Jerry Lewis is in zany form here, under the capable control of director Frank Tashlin.
Raised in an orphanage, Lester March (Lewis) is a disaster-prone television repairman, but what he wants most of all is to be a private detective – having devoured all the Mickey Spillane and Dashiell Hammett books he could get his hands on, and bought himself a ‘sleuth kit’. His hero is his friend, seedy private eye Pete Flint (Jesse White).
Finally, Lester gets the chance to assist Flint in tracking down the long-lost heir to a billion dollar fortune left behind by a recently deceased eccentric inventor and electronics tycoon. He proves himself the most bumbling, fumbling detective in the history of law enforcement – mainly because Lester is the heir he himself is looking for.

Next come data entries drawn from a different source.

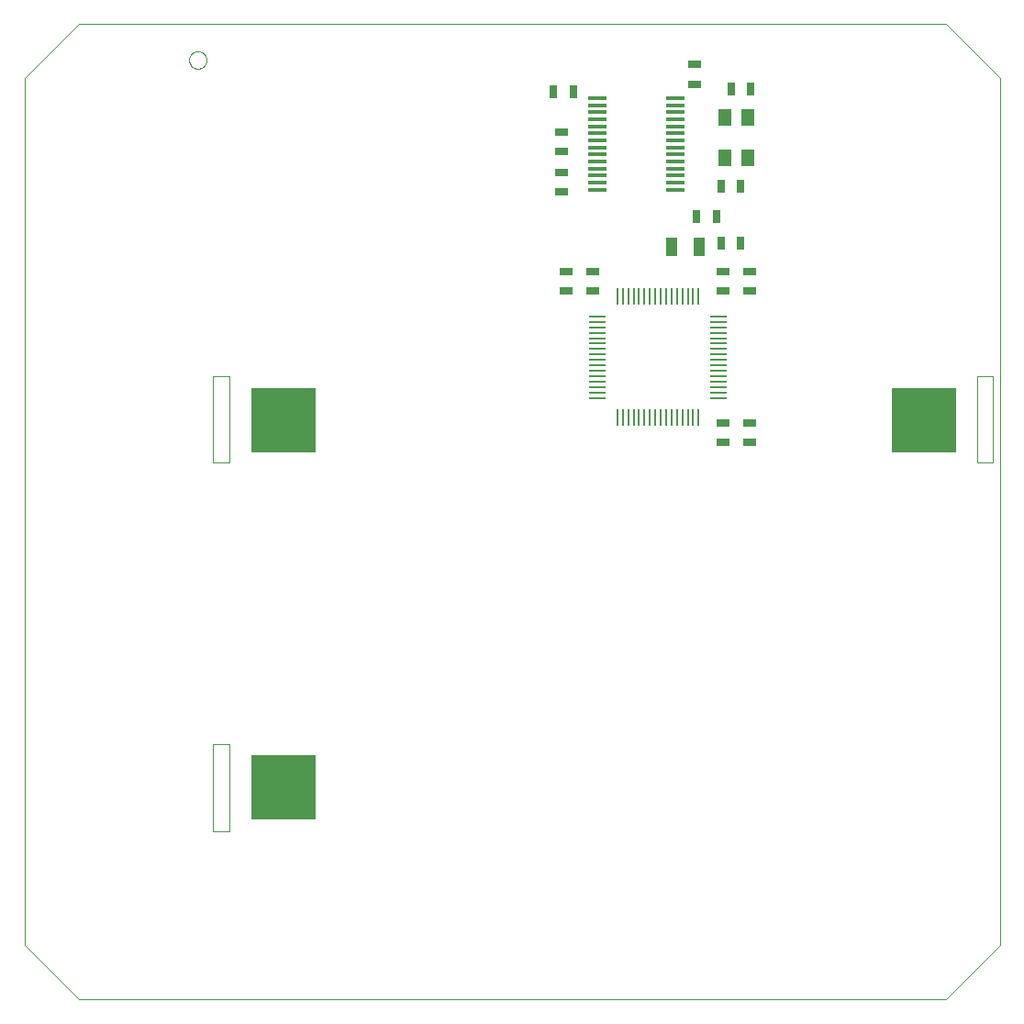
<source format=gbp>
G75*
%MOIN*%
%OFA0B0*%
%FSLAX25Y25*%
%IPPOS*%
%LPD*%
%AMOC8*
5,1,8,0,0,1.08239X$1,22.5*
%
%ADD10C,0.00000*%
%ADD11R,0.06102X0.00984*%
%ADD12R,0.00984X0.06102*%
%ADD13R,0.06890X0.01575*%
%ADD14R,0.03937X0.07087*%
%ADD15R,0.04724X0.03150*%
%ADD16R,0.03150X0.04724*%
%ADD17R,0.04921X0.06299*%
%ADD18R,0.00984X0.03937*%
%ADD19R,0.03937X0.00984*%
%ADD20C,0.00394*%
%ADD21R,0.23622X0.23622*%
D10*
X0039902Y0020348D02*
X0020217Y0040033D01*
X0020217Y0354994D01*
X0039902Y0374679D01*
X0354862Y0374679D01*
X0374547Y0354994D01*
X0374547Y0040033D01*
X0354862Y0020348D01*
X0039902Y0020348D01*
X0080059Y0361687D02*
X0080061Y0361799D01*
X0080067Y0361910D01*
X0080077Y0362022D01*
X0080091Y0362133D01*
X0080108Y0362243D01*
X0080130Y0362353D01*
X0080156Y0362462D01*
X0080185Y0362570D01*
X0080218Y0362676D01*
X0080255Y0362782D01*
X0080296Y0362886D01*
X0080341Y0362989D01*
X0080389Y0363090D01*
X0080440Y0363189D01*
X0080495Y0363286D01*
X0080554Y0363381D01*
X0080615Y0363475D01*
X0080680Y0363566D01*
X0080749Y0363654D01*
X0080820Y0363740D01*
X0080894Y0363824D01*
X0080972Y0363904D01*
X0081052Y0363982D01*
X0081135Y0364058D01*
X0081220Y0364130D01*
X0081308Y0364199D01*
X0081398Y0364265D01*
X0081491Y0364327D01*
X0081586Y0364387D01*
X0081683Y0364443D01*
X0081781Y0364495D01*
X0081882Y0364544D01*
X0081984Y0364589D01*
X0082088Y0364631D01*
X0082193Y0364669D01*
X0082300Y0364703D01*
X0082407Y0364733D01*
X0082516Y0364760D01*
X0082625Y0364782D01*
X0082736Y0364801D01*
X0082846Y0364816D01*
X0082958Y0364827D01*
X0083069Y0364834D01*
X0083181Y0364837D01*
X0083293Y0364836D01*
X0083405Y0364831D01*
X0083516Y0364822D01*
X0083627Y0364809D01*
X0083738Y0364792D01*
X0083848Y0364772D01*
X0083957Y0364747D01*
X0084065Y0364719D01*
X0084172Y0364686D01*
X0084278Y0364650D01*
X0084382Y0364610D01*
X0084485Y0364567D01*
X0084587Y0364520D01*
X0084686Y0364469D01*
X0084784Y0364415D01*
X0084880Y0364357D01*
X0084974Y0364296D01*
X0085065Y0364232D01*
X0085154Y0364165D01*
X0085241Y0364094D01*
X0085325Y0364020D01*
X0085407Y0363944D01*
X0085485Y0363864D01*
X0085561Y0363782D01*
X0085634Y0363697D01*
X0085704Y0363610D01*
X0085770Y0363520D01*
X0085834Y0363428D01*
X0085894Y0363334D01*
X0085951Y0363238D01*
X0086004Y0363139D01*
X0086054Y0363039D01*
X0086100Y0362938D01*
X0086143Y0362834D01*
X0086182Y0362729D01*
X0086217Y0362623D01*
X0086248Y0362516D01*
X0086276Y0362407D01*
X0086299Y0362298D01*
X0086319Y0362188D01*
X0086335Y0362077D01*
X0086347Y0361966D01*
X0086355Y0361855D01*
X0086359Y0361743D01*
X0086359Y0361631D01*
X0086355Y0361519D01*
X0086347Y0361408D01*
X0086335Y0361297D01*
X0086319Y0361186D01*
X0086299Y0361076D01*
X0086276Y0360967D01*
X0086248Y0360858D01*
X0086217Y0360751D01*
X0086182Y0360645D01*
X0086143Y0360540D01*
X0086100Y0360436D01*
X0086054Y0360335D01*
X0086004Y0360235D01*
X0085951Y0360136D01*
X0085894Y0360040D01*
X0085834Y0359946D01*
X0085770Y0359854D01*
X0085704Y0359764D01*
X0085634Y0359677D01*
X0085561Y0359592D01*
X0085485Y0359510D01*
X0085407Y0359430D01*
X0085325Y0359354D01*
X0085241Y0359280D01*
X0085154Y0359209D01*
X0085065Y0359142D01*
X0084974Y0359078D01*
X0084880Y0359017D01*
X0084784Y0358959D01*
X0084686Y0358905D01*
X0084587Y0358854D01*
X0084485Y0358807D01*
X0084382Y0358764D01*
X0084278Y0358724D01*
X0084172Y0358688D01*
X0084065Y0358655D01*
X0083957Y0358627D01*
X0083848Y0358602D01*
X0083738Y0358582D01*
X0083627Y0358565D01*
X0083516Y0358552D01*
X0083405Y0358543D01*
X0083293Y0358538D01*
X0083181Y0358537D01*
X0083069Y0358540D01*
X0082958Y0358547D01*
X0082846Y0358558D01*
X0082736Y0358573D01*
X0082625Y0358592D01*
X0082516Y0358614D01*
X0082407Y0358641D01*
X0082300Y0358671D01*
X0082193Y0358705D01*
X0082088Y0358743D01*
X0081984Y0358785D01*
X0081882Y0358830D01*
X0081781Y0358879D01*
X0081683Y0358931D01*
X0081586Y0358987D01*
X0081491Y0359047D01*
X0081398Y0359109D01*
X0081308Y0359175D01*
X0081220Y0359244D01*
X0081135Y0359316D01*
X0081052Y0359392D01*
X0080972Y0359470D01*
X0080894Y0359550D01*
X0080820Y0359634D01*
X0080749Y0359720D01*
X0080680Y0359808D01*
X0080615Y0359899D01*
X0080554Y0359993D01*
X0080495Y0360088D01*
X0080440Y0360185D01*
X0080389Y0360284D01*
X0080341Y0360385D01*
X0080296Y0360488D01*
X0080255Y0360592D01*
X0080218Y0360698D01*
X0080185Y0360804D01*
X0080156Y0360912D01*
X0080130Y0361021D01*
X0080108Y0361131D01*
X0080091Y0361241D01*
X0080077Y0361352D01*
X0080067Y0361464D01*
X0080061Y0361575D01*
X0080059Y0361687D01*
D11*
X0228342Y0268498D03*
X0228342Y0266529D03*
X0228342Y0264561D03*
X0228342Y0262592D03*
X0228342Y0260624D03*
X0228342Y0258655D03*
X0228342Y0256687D03*
X0228342Y0254718D03*
X0228342Y0252750D03*
X0228342Y0250781D03*
X0228342Y0248813D03*
X0228342Y0246844D03*
X0228342Y0244876D03*
X0228342Y0242907D03*
X0228342Y0240939D03*
X0228342Y0238970D03*
X0272437Y0238970D03*
X0272437Y0240939D03*
X0272437Y0242907D03*
X0272437Y0244876D03*
X0272437Y0246844D03*
X0272437Y0248813D03*
X0272437Y0250781D03*
X0272437Y0252750D03*
X0272437Y0254718D03*
X0272437Y0256687D03*
X0272437Y0258655D03*
X0272437Y0260624D03*
X0272437Y0262592D03*
X0272437Y0264561D03*
X0272437Y0266529D03*
X0272437Y0268498D03*
D12*
X0265153Y0275781D03*
X0263185Y0275781D03*
X0261216Y0275781D03*
X0259248Y0275781D03*
X0257279Y0275781D03*
X0255311Y0275781D03*
X0253342Y0275781D03*
X0251374Y0275781D03*
X0249405Y0275781D03*
X0247437Y0275781D03*
X0245468Y0275781D03*
X0243500Y0275781D03*
X0241531Y0275781D03*
X0239562Y0275781D03*
X0237594Y0275781D03*
X0235625Y0275781D03*
X0235625Y0231687D03*
X0237594Y0231687D03*
X0239562Y0231687D03*
X0241531Y0231687D03*
X0243500Y0231687D03*
X0245468Y0231687D03*
X0247437Y0231687D03*
X0249405Y0231687D03*
X0251374Y0231687D03*
X0253342Y0231687D03*
X0255311Y0231687D03*
X0257279Y0231687D03*
X0259248Y0231687D03*
X0261216Y0231687D03*
X0263185Y0231687D03*
X0265153Y0231687D03*
D13*
X0256688Y0314600D03*
X0256688Y0317159D03*
X0256688Y0319718D03*
X0256688Y0322277D03*
X0256688Y0324836D03*
X0256688Y0327395D03*
X0256688Y0329954D03*
X0256688Y0332513D03*
X0256688Y0335073D03*
X0256688Y0337632D03*
X0256688Y0340191D03*
X0256688Y0342750D03*
X0256688Y0345309D03*
X0256688Y0347868D03*
X0228342Y0347868D03*
X0228342Y0345309D03*
X0228342Y0342750D03*
X0228342Y0340191D03*
X0228342Y0337632D03*
X0228342Y0335073D03*
X0228342Y0332513D03*
X0228342Y0329954D03*
X0228342Y0327395D03*
X0228342Y0324836D03*
X0228342Y0322277D03*
X0228342Y0319718D03*
X0228342Y0317159D03*
X0228342Y0314600D03*
D14*
X0255468Y0293734D03*
X0265311Y0293734D03*
D15*
X0274011Y0284758D03*
X0274011Y0277671D03*
X0283854Y0277671D03*
X0283854Y0284758D03*
X0283854Y0229797D03*
X0283854Y0222710D03*
X0274011Y0222710D03*
X0274011Y0229797D03*
X0226767Y0277671D03*
X0226767Y0284758D03*
X0216925Y0284758D03*
X0216925Y0277671D03*
X0215448Y0313754D03*
X0215448Y0320840D03*
X0215448Y0328360D03*
X0215448Y0335447D03*
X0263677Y0352966D03*
X0263677Y0360053D03*
D16*
X0276944Y0351175D03*
X0284031Y0351175D03*
X0280429Y0315742D03*
X0273342Y0315742D03*
X0271570Y0304915D03*
X0264484Y0304915D03*
X0273342Y0295073D03*
X0280429Y0295073D03*
X0219562Y0350191D03*
X0212476Y0350191D03*
D17*
X0274523Y0340663D03*
X0283185Y0340663D03*
X0283185Y0326096D03*
X0274523Y0326096D03*
D18*
X0220271Y0350191D03*
D19*
X0215448Y0328045D03*
X0263677Y0352651D03*
X0283785Y0276979D03*
X0283985Y0230260D03*
X0216920Y0276901D03*
D20*
X0094626Y0246923D02*
X0094626Y0215427D01*
X0088721Y0215427D01*
X0088721Y0246923D01*
X0094626Y0246923D01*
X0094626Y0113065D02*
X0088721Y0113065D01*
X0088721Y0081569D01*
X0094626Y0081569D01*
X0094626Y0113065D01*
X0366280Y0215427D02*
X0366280Y0246923D01*
X0372185Y0246923D01*
X0372185Y0215427D01*
X0366280Y0215427D01*
D21*
X0347185Y0230663D03*
X0114311Y0230663D03*
X0114311Y0097514D03*
M02*

</source>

If the heir cannot be found, the money will go to the tycoon’s sister Cecilia Albright (Mae Questal). Her fiancé, the unscrupulous family lawyer Gregory DeWitt (Zachary Scott), wants the estate all to himself and is shrewdly manipulating events with the assistance of lunatic family butler, Leopold (Jack Weston).
Discovering that Lester is the missing heir to the estate, DeWitt now plans to kill Lester before he can collect his fortune, marry Cecilia and then kill her too and take the fortune for himself.
And so we are treated to the spectacle of Lester searching for himself in a mansion chock full of assassins, cutthroats and murder machines – all working together to place him in an early grave. Worst of all, Lester thinks everybody likes him and is therefore unaware of the plots, sub-plots and counter-plots designed to bump him off (including a hilarious attempt on his life using radio-controlled lawnmowers!).
In spite of all the murderous mayhem, Lester manages to fall in love with luscious nurse, Wanda Paxton (Joan O’Brien).